# heat will not trigger fan



## qkedarg (Feb 24, 2016)

I have very old rheum ugdg-12earjr furnace serial starts with CW with forced air, gas and ac. At one point we noticed out heating was intermittent. i don't know why, but when he came it didn't seem to be lighting. I called hvac guy who came, swapped out ignitor, charged me 400 bucks, then said that didn't fix it, and it must be my board. 700 dollars for a new one. and if that doesn't fix it 4k for a new furnace... and i won't get my money back. so i try the board myself. I'm not a HVAC guy, but more than capable of doing this. promise. 

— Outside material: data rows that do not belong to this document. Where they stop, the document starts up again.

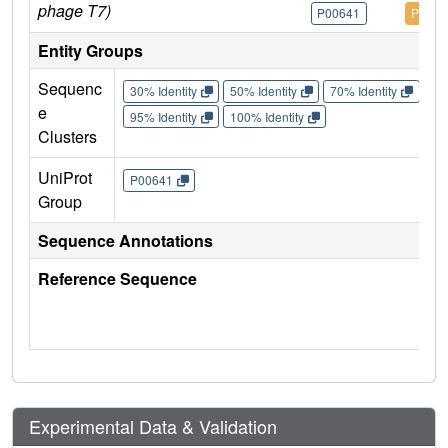
phage T7)
P00641
P0064
Entity Groups
Sequenc
30% Identity
50% Identity
70% Identity
90%
e
95% Identity
100% Identity
Clusters
UniProt
P00641
Group
Sequence Annotations
Reference Sequence
Experimental Data & Validation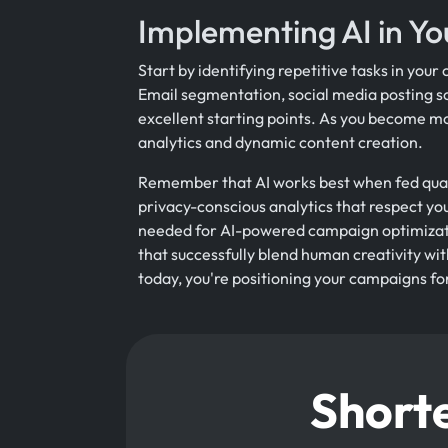
Implementing AI in Yo
Start by identifying repetitive tasks in you
Email segmentation, social media posting s
excellent starting points. As you become mo
analytics and dynamic content creation.
Remember that AI works best when fed quali
privacy-conscious analytics that respect you
needed for AI-powered campaign optimizati
that successfully blend human creativity wi
today, you're positioning your campaigns f
Shorte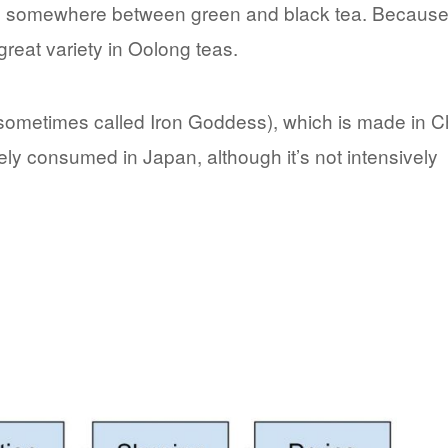
falls somewhere between green and black tea. Because
 great variety in Oolong teas.
sometimes called Iron Goddess), which is made in C
idely consumed in Japan, although it’s not intensively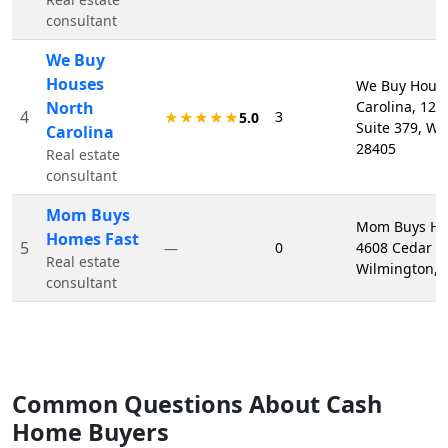
consultant
We Buy
Houses
We Buy Hous
North
Carolina, 121
4
3
★★★★★
5.0
Suite 379, Wi
Carolina
28405
Real estate
consultant
Mom Buys
Mom Buys Ho
Homes Fast
5
0
4608 Cedar Av
—
Real estate
Wilmington, 
consultant
Common Questions About Cash
Home Buyers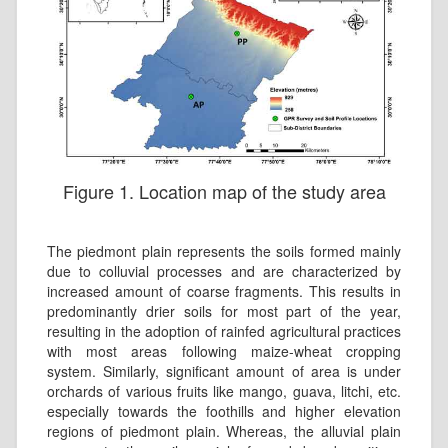
Figure 1. Location map of the study area
The piedmont plain represents the soils formed mainly
due to colluvial processes and are characterized by
increased amount of coarse fragments. This results in
predominantly drier soils for most part of the year,
resulting in the adoption of rainfed agricultural practices
with most areas following maize-wheat cropping
system. Similarly, significant amount of area is under
orchards of various fruits like mango, guava, litchi, etc.
especially towards the foothills and higher elevation
regions of piedmont plain. Whereas, the alluvial plain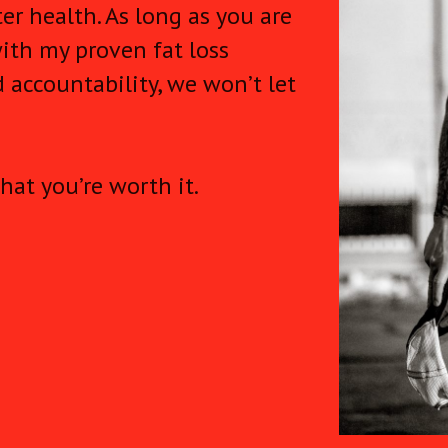
er health. As long as you are
ith my proven fat loss
 accountability, we won’t let
hat you’re worth it.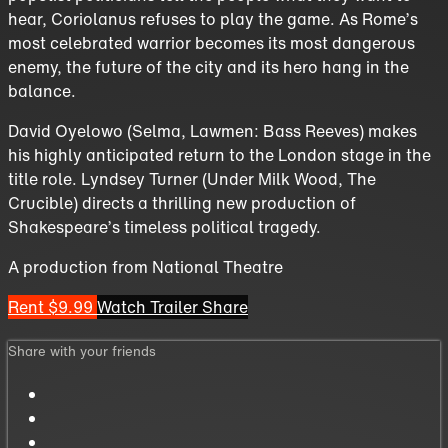
hear, Coriolanus refuses to play the game. As Rome’s
most celebrated warrior becomes its most dangerous
enemy, the future of the city and its hero hang in the
balance.
David Oyelowo (Selma, Lawmen: Bass Reeves) makes
his highly anticipated return to the London stage in the
title role. Lyndsey Turner (Under Milk Wood, The
Crucible) directs a thrilling new production of
Shakespeare’s timeless political tragedy.
A production from National Theatre
Rent $9.99
Watch Trailer
Share
Share with your friends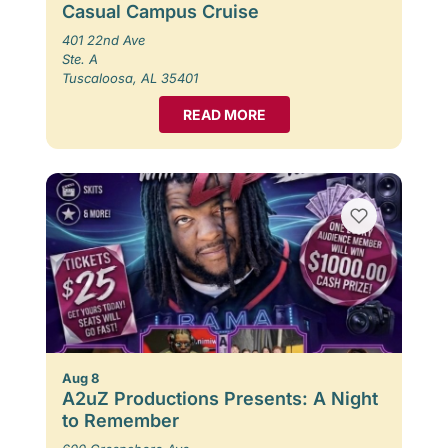
Casual Campus Cruise
401 22nd Ave
Ste. A
Tuscaloosa, AL 35401
READ MORE
Aug 8
A2uZ Productions Presents: A Night
to Remember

so i look online, i think i find the right board. (90$) I've tried two boards so far. The icm 288 which is for rheem part 62-24048-82 and the protech part 62-24268-03.

Both work for everything with one exception. They do not turn the fan on when the heat turns on. Everything else works. Fan with ac and fan manual. But u can't even jumper the g to r if heat is on. It does not turn on when w is hot. There is no current on the g line when heat is on and u can't even turn on the manual fan w the thermostat. The heat overrides it and turns the fan off. The heat limit switch turns the gas off after about 20 seconds because the fan is not working. (by fan i mean the main air moving blower, the gas exhaust fan works as it should) 

It doesn't seem to be the thermostat because jumpers don't work. And it's not the setup - no fan prong connection on the board has 120 v at any point when heat is on. Except every now and then the fan turns on after the heat limit switch turns off the gas. this happens occasionally. I'm sure my problem is the board. But I have not idea what one to get...

Interestingly, i have another furnace different model, but same year and brand. and when heat is on with it, i.e. w is hot, g is also hot. and it works fine. i even tried pro programing the nest to control the fan when heat is on, and this also does not work. the board clearly will not accept a g current when w is hot.


----------



## qkedarg (Feb 24, 2016)

After a little further eval it looks like the problem may be that the new board requires a flame sensor be wired in ... See if that works.


----------